According to a 2010 study almost 65% of young Sales Managers Role-played their upcoming negotiation as preparation for the real thing.

Role-playing is a generic term, covering everything from improvised “devil’s advocate”-methods to Mock negotiations against a composite (average) counterpart. All of these approaches are great for learning general negotiation skills, but faced with a specific Sales-situation, only one role-play method will do – Negotiation War Gaming.

A Negotiation War Game is a structured, Competitive Intelligence driven, role-play simulation of a forthcoming negotiation. The point of doing a Negotiation War Game is to improve your negotiation strategy, by predicting your counterpart’s moves, locating weak/strong-points and developing and testing alternative negotiation strategies.

In other words it is the “go to”-method if you are serious about your negotiation preparation for an upcoming Sales negotiation.

So, how do you do it? – It is actually not that hard.

A Negotiation War Game has 3 main steps:


To conduct a Negotiation War Game you need (at least) 2 people. Create a Home Team and an Away Team. The Home Team represents your company and the Away Team represents the counterpart.

Once you have organized the teams you need to create some Briefing material. To do a Negotiation War Game you need to write a short case-description, detailing what the upcoming negotiation is about.

Once you have written your case-description, you can move on an write a short role-description on each of the negotiators participating in the actual negotiation. But remember keep it short!

This concludes you Briefing material, which you will hand out to the simulation participants before you begin the actual role-playing.

Before you can start role-playing you need to organize your role-play simulations. Don’t just do one simulation and call it a day! A true Negotiation War Game consists of a series of short-medium simulations in rapid succession (separated by strategy-breaks).

The short, fast simulations will keep the participants on their toes, while the strategy-breaks gives the participants a chance to collect lessons learned and develop their strategy further. (The more advanced Role-Players may want to use a feedback-system).

To conduct a simulation you need (at least) 2 people. Create a Home Team and an Away Team. The Home Team represents your company and the Away Team represents the counterpart. Once you have done this you need to create some briefing material.


Once you have organized the simulations you are ready to go. You are now ready to hand out your briefing material and lay down the rules (if you have any). I would suggest that you always go for the most realistic set up – what goes at the real negotiation, goes at your simulation.

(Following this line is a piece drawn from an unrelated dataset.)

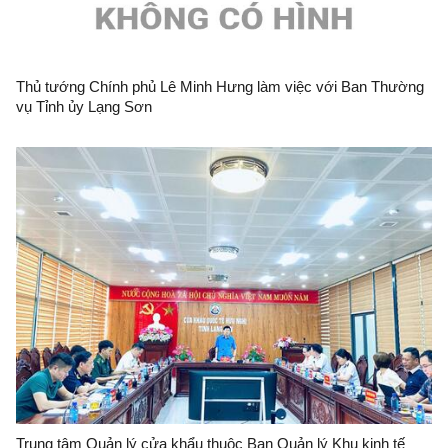
Thủ tướng Chính phủ Lê Minh Hưng làm việc với Ban Thường
vụ Tỉnh ủy Lạng Sơn
Trung tâm Quản lý cửa khẩu thuộc Ban Quản lý Khu kinh tế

During the simulation it is a good idea to record your Negotiation War Game simulation on video. This will most often hold pure gold when you review it. I will get back to that later.

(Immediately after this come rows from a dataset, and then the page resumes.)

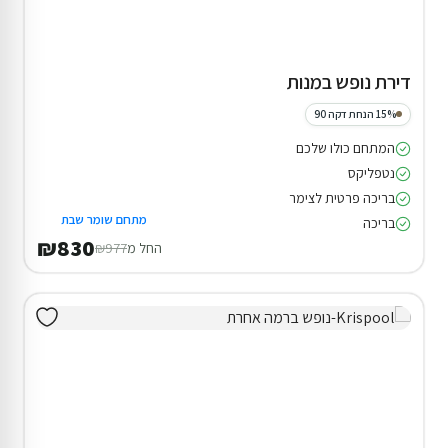
דירת נופש במנות
15% הנחת דקה 90
המתחם כולו שלכם
נטפליקס
בריכה פרטית לצימר
מתחם שומר שבת
בריכה
₪830
החל מ
₪977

Try to collect as much Intelligence/information from the role-play simulation as possible. The more information you collect during simulation, the more interesting the debriefing will be.


At the debriefing you want to collect all the lessons learned by the participants. What strategies worked? Which didn’t? Etc. etc. During your debriefing your video recording of the role-play is gold. You can go back and see specific incidents in detail and hopefully sharpen your strategy even more.

War Game Report:

Once the debriefing is over, all Lessons Learned can be gathered in a final War Game-report – detailing a new, calibrated & tailor made negotiation strategy.